Certainly it's a feature of the operational landscape - as is the influence of anti-semitism - that factors into the options available. Perhaps Israel is doing the best possible it can under the circumstances, or maybe there's room for improvement.

This feels like a strange line of discussion. Lies your enemy has spread whip up a frenzy on social media and traditional media loves to eat from that trough...well you should have better social media game.

OK...:huh:
"I've never been quite sure what the point of a eunuch is, if truth be told. It seems to me they're only men with the useful bits cut off."
I drank because I wanted to drown my sorrows, but now the damned things have learned to swim.

The Brain

Quote from: garbon on October 19, 2023, 01:50:35 AM
Quote from: Jacob on October 18, 2023, 12:14:09 PM
Quote from: The Minsky Moment on October 18, 2023, 10:50:39 AMIn a propaganda war, the side that has no concern for truth or credibility always has a short-term tactical advantage over the side that cares more about its credibility and reputation for accuracy and will represent only what it thinks it can plausibly verify.

The message OUR EMEMY IS KILLERZ is always going to drown out the message of let's withhold judgment till the facts are known.

Certainly it's a feature of the operational landscape - as is the influence of anti-semitism - that factors into the options available. Perhaps Israel is doing the best possible it can under the circumstances, or maybe there's room for improvement.
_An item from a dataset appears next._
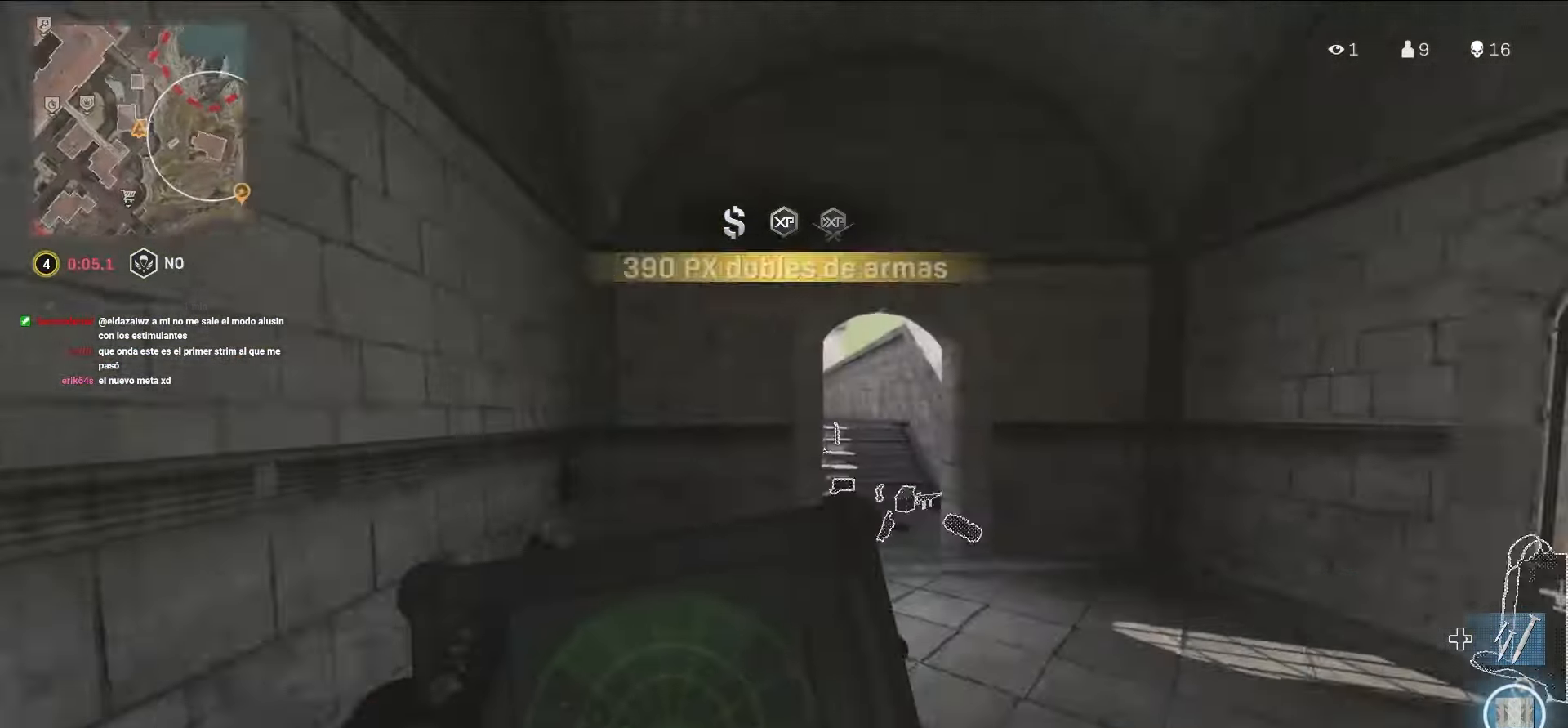
{"buttons": ["L2"], "left_stick": "center", "right_stick": "center", "events": [[84, "left_stick", "center"], [84, "right_stick", "center"], [267, "left_stick", "up-left"], [483, "left_stick", "center"]]}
This feels like a strange line of discussion. Lies your enemy has spread whip up a frenzy on social media and traditional media loves to eat from that trough...well you should have better social media game.

OK...:huh:

I wrote something, but then I realized that I don't know exactly what you mean. What exactly do you mean?
Women want me. Men want to be with me.

Admiral Yi

It sounds to me like he's assigning some liability to Israel for the Arab's streets response to the fake Gaza hospital news.

garbon

Quote from: Admiral Yi on October 19, 2023, 02:59:22 AMIt sounds to me like he's assigning some liability to Israel for the Arab's streets response to the fake Gaza hospital news.

That's what it feels like Jacob is doing, yes.
"I've never been quite sure what the point of a eunuch is, if truth be told. It seems to me they're only men with the useful bits cut off."
I drank because I wanted to drown my sorrows, but now the damned things have learned to swim.

The Brain

Your enemies will always try to hurt you. The only thing you control directly is your own actions.
Women want me. Men want to be with me.

garbon

Quote from: The Brain on October 19, 2023, 03:20:11 AMYour enemies will always try to hurt you. The only thing you control directly is your own actions.

To be clear, I don't think that first sentence of mine. I should have maybe put scare quotes on it.
"I've never been quite sure what the point of a eunuch is, if truth be told. It seems to me they're only men with the useful bits cut off."
I drank because I wanted to drown my sorrows, but now the damned things have learned to swim.